Goal:
Type out every line below exactly as it reads.

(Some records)
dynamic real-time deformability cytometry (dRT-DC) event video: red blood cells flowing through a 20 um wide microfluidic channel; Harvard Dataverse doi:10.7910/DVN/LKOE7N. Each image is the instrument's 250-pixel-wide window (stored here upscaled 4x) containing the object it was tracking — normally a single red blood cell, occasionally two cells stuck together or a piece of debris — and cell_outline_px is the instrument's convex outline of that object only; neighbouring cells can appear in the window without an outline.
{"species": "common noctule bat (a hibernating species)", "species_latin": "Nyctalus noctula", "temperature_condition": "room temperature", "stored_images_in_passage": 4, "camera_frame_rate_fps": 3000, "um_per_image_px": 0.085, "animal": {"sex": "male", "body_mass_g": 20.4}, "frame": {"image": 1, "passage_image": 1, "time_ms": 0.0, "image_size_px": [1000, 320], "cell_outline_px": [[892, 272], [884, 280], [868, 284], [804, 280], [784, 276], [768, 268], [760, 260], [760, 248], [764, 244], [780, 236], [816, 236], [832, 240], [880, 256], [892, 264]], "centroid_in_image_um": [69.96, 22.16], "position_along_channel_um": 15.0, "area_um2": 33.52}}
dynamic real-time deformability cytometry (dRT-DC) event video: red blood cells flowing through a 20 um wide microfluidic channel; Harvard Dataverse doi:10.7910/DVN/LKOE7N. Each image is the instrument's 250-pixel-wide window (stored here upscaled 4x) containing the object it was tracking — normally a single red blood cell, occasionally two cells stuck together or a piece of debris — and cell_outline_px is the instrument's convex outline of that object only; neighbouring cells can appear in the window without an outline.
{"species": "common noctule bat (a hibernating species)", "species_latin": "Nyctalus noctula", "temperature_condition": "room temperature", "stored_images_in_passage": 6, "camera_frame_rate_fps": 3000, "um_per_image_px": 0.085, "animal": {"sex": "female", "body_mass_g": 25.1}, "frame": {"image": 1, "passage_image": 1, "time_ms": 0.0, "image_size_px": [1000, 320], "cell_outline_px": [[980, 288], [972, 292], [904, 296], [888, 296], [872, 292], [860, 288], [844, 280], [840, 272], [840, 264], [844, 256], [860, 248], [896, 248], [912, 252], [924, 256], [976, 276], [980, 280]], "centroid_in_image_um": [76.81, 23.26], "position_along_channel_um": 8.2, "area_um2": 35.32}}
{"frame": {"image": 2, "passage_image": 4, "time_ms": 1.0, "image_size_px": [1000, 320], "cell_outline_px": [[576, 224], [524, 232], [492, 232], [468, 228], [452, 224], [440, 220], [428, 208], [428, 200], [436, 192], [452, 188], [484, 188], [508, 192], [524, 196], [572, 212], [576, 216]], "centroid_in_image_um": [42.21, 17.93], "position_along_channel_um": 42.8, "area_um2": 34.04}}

Answer to this task:
dynamic real-time deformability cytometry (dRT-DC) event video: red blood cells flowing through a 20 um wide microfluidic channel; Harvard Dataverse doi:10.7910/DVN/LKOE7N. Each image is the instrument's 250-pixel-wide window (stored here upscaled 4x) containing the object it was tracking — normally a single red blood cell, occasionally two cells stuck together or a piece of debris — and cell_outline_px is the instrument's convex outline of that object only; neighbouring cells can appear in the window without an outline.
{"species": "common noctule bat (a hibernating species)", "species_latin": "Nyctalus noctula", "temperature_condition": "room temperature", "stored_images_in_passage": 4, "camera_frame_rate_fps": 3000, "um_per_image_px": 0.085, "animal": {"sex": "male", "body_mass_g": 20.4}, "frame": {"image": 1, "passage_image": 1, "time_ms": 0.0, "image_size_px": [1000, 320], "cell_outline_px": [[892, 272], [884, 280], [868, 284], [804, 280], [784, 276], [768, 268], [760, 260], [760, 248], [764, 244], [780, 236], [816, 236], [832, 240], [880, 256], [892, 264]], "centroid_in_image_um": [69.96, 22.16], "position_along_channel_um": 15.0, "area_um2": 33.52}}
dynamic real-time deformability cytometry (dRT-DC) event video: red blood cells flowing through a 20 um wide microfluidic channel; Harvard Dataverse doi:10.7910/DVN/LKOE7N. Each image is the instrument's 250-pixel-wide window (stored here upscaled 4x) containing the object it was tracking — normally a single red blood cell, occasionally two cells stuck together or a piece of debris — and cell_outline_px is the instrument's convex outline of that object only; neighbouring cells can appear in the window without an outline.
{"species": "common noctule bat (a hibernating species)", "species_latin": "Nyctalus noctula", "temperature_condition": "room temperature", "stored_images_in_passage": 6, "camera_frame_rate_fps": 3000, "um_per_image_px": 0.085, "animal": {"sex": "female", "body_mass_g": 25.1}, "frame": {"image": 1, "passage_image": 1, "time_ms": 0.0, "image_size_px": [1000, 320], "cell_outline_px": [[980, 288], [972, 292], [904, 296], [888, 296], [872, 292], [860, 288], [844, 280], [840, 272], [840, 264], [844, 256], [860, 248], [896, 248], [912, 252], [924, 256], [976, 276], [980, 280]], "centroid_in_image_um": [76.81, 23.26], "position_along_channel_um": 8.2, "area_um2": 35.32}}
{"frame": {"image": 2, "passage_image": 4, "time_ms": 1.0, "image_size_px": [1000, 320], "cell_outline_px": [[576, 224], [524, 232], [492, 232], [468, 228], [452, 224], [440, 220], [428, 208], [428, 200], [436, 192], [452, 188], [484, 188], [508, 192], [524, 196], [572, 212], [576, 216]], "centroid_in_image_um": [42.21, 17.93], "position_along_channel_um": 42.8, "area_um2": 34.04}}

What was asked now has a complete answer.